The Rechunker class provides on-the-fly rechunking without modifying the stored data. Access it via variable.rechunker().

cfdb.support_classes.Rechunker

guess_chunk_shape(target_chunk_size)

Guess an appropriate chunk layout for a dataset, given its shape and the size of each element in bytes. Will allocate chunks only as large as target_chunk_size. Chunks will be assigned to the highest composite number within the target_chunk_size. Using composite numbers will benefit the rehunking process as there is a very high likelihood that the least common multiple of two composite numbers will be significantly lower than the product of those two numbers.

Parameters:

Name Type Description Default
target_chunk_size int

The maximum size per chunk in bytes.

required

Returns:

Type Description
tuple of ints

shape of the chunk

rechunk(target_chunk_shape, max_mem=2 ** 27)

This method takes a target chunk_shape and max memory size and returns a generator that converts to the new target chunk shape. It optimises the rechunking by using an in-memory numpy ndarray with a size defined by the max_mem.

Parameters:

Name Type Description Default
target_chunk_shape

The chunk_shape of the target.

required
max_mem int

The max allocated memory to perform the chunking operation in bytes. This will only be as large as necessary for an optimum size chunk for the rechunking.

2 ** 27

Returns:

Type Description
Generator

tuple of the target slices to the np.ndarray of data

calc_n_chunks()

Calculate the total number of chunks in the existing variable.

calc_n_reads_rechunker(target_chunk_shape, max_mem=2 ** 27)

Calculate the total number of reads and writes using the rechunker.

Parameters:

Name Type Description Default
target_chunk_shape Tuple[int, ...]

The chunk_shape of the target.

required
max_mem int

The max allocated memory to perform the chunking operation in bytes.

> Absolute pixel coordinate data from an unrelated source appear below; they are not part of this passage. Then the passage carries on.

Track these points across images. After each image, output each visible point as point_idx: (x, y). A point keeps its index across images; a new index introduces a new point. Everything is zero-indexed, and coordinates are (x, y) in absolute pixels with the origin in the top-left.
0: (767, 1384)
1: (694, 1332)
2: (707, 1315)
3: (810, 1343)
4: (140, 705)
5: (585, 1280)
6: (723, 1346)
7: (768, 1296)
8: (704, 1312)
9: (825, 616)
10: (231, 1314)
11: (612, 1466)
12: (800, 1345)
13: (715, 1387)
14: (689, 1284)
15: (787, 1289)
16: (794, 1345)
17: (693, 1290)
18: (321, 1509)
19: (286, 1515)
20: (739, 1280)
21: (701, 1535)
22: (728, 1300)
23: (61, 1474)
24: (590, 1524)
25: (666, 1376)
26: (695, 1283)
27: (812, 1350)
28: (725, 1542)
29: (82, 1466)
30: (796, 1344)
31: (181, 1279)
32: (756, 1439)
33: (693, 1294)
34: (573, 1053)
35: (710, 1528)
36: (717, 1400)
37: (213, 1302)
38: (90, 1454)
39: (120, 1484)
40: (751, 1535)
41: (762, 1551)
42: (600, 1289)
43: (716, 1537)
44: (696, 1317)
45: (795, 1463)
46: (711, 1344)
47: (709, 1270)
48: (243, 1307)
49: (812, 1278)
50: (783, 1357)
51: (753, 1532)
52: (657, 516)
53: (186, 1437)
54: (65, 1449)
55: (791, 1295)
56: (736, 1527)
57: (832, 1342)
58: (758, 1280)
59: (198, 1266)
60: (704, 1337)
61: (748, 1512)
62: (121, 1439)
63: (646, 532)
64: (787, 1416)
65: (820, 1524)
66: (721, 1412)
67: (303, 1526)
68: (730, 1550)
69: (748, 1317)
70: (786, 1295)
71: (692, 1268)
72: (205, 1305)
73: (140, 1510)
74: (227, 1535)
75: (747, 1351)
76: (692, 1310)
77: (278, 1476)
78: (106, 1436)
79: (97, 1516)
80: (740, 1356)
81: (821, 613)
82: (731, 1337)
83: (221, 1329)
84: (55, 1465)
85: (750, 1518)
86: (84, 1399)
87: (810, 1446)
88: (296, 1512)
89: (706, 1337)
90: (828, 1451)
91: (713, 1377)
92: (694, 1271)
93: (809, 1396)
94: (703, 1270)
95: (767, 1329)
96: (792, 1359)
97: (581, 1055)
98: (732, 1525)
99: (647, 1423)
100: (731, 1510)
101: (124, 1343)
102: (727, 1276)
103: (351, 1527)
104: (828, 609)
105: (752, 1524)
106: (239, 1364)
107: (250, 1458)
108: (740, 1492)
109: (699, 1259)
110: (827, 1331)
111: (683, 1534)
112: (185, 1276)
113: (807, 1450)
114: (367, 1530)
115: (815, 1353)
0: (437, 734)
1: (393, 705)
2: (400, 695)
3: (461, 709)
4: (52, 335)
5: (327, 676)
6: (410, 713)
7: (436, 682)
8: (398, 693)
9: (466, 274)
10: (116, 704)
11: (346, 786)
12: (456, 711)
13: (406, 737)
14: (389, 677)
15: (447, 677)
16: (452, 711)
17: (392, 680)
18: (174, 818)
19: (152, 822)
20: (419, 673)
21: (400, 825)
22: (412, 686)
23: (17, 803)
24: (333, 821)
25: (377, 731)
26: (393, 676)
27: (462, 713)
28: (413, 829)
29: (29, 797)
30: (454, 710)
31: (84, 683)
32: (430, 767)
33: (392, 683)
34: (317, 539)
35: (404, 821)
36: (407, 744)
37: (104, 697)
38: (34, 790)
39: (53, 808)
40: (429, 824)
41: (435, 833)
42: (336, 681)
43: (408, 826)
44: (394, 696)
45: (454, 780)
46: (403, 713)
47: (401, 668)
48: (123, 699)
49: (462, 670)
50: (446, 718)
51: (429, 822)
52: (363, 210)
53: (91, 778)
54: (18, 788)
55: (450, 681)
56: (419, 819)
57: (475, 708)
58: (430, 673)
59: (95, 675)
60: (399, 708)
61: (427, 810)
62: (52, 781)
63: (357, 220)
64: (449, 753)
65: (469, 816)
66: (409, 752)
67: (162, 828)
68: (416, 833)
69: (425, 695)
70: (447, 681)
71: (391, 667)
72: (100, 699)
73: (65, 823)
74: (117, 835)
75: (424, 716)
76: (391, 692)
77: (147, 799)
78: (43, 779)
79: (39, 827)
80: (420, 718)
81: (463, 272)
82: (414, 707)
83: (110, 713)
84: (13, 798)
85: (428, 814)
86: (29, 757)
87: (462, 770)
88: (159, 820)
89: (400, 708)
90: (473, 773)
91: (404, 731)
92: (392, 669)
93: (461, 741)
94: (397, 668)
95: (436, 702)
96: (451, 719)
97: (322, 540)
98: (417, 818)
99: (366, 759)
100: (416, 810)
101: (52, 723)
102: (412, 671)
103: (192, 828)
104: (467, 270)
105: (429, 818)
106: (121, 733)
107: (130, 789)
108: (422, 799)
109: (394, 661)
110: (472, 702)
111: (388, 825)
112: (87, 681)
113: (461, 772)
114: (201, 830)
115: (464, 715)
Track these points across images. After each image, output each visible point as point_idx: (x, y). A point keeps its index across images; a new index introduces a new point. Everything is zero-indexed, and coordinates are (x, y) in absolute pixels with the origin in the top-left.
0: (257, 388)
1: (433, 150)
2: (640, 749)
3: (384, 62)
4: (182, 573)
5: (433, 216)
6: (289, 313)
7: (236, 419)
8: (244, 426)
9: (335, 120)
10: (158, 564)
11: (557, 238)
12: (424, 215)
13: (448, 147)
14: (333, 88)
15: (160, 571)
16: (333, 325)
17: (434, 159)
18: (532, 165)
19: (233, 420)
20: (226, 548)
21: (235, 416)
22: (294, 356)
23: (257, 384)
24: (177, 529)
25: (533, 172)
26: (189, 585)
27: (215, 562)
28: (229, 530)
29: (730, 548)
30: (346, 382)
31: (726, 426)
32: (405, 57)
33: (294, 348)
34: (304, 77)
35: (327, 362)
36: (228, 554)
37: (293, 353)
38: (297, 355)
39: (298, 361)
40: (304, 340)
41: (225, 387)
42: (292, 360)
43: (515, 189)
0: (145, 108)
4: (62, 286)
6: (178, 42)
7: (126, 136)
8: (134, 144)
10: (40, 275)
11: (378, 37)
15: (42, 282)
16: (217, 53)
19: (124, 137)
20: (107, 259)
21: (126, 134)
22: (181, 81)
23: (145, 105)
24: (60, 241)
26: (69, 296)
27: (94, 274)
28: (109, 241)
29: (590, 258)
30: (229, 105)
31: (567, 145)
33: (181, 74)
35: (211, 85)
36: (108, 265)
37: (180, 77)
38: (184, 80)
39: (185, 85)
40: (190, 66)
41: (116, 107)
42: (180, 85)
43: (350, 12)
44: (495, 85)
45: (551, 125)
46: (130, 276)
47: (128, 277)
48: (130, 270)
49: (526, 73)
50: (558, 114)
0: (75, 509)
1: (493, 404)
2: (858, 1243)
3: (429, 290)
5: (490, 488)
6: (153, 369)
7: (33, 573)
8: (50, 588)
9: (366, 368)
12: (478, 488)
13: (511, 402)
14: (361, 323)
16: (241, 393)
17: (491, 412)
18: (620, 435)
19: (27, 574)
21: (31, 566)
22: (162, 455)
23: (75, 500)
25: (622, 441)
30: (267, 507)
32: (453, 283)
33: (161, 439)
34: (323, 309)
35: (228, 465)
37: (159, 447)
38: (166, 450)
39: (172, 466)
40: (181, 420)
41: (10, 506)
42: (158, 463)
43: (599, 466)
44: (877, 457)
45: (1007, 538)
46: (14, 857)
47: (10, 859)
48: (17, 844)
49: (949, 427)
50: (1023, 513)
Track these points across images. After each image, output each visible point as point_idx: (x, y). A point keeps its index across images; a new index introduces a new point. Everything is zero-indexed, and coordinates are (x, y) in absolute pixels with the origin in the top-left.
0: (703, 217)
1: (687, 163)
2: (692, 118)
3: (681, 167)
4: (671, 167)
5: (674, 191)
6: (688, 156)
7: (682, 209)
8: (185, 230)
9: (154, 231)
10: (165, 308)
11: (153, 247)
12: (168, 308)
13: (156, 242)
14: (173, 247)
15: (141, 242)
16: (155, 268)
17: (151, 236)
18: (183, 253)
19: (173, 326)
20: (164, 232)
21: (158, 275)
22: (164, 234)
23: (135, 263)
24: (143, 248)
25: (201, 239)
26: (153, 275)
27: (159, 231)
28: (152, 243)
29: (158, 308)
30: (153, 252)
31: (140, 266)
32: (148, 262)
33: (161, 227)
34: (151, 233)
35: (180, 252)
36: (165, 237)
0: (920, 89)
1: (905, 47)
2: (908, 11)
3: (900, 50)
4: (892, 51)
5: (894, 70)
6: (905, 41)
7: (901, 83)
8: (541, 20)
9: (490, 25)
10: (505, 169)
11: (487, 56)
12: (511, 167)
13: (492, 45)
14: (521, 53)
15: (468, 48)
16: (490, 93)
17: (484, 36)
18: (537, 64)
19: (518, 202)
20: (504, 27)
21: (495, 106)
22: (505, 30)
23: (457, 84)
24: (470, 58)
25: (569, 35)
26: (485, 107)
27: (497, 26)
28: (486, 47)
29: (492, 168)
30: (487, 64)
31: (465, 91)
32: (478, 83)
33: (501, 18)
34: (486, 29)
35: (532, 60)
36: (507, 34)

This will only be as large as necessary for an optimum size chunk for the rechunking.

2 ** 27

Returns:

Type Description
tuple

of n_reads, n_writes

calc_ideal_read_chunk_shape(target_chunk_shape)

Calculates the minimum ideal read chunk shape between a source and target.

calc_ideal_read_chunk_mem(target_chunk_shape)

Calculates the minimum ideal read chunk memory between a source and target.

calc_source_read_chunk_shape(target_chunk_shape, max_mem)

Calculates the optimum read chunk shape given a maximum amount of available memory.

Parameters:

Name Type Description Default
target_chunk_shape Tuple[int, ...]

The target chunk shape

required
max_mem int

The max allocated memory to perform the chunking operation in bytes.

required

Returns:

Type Description
optimal chunk shape: tuple of ints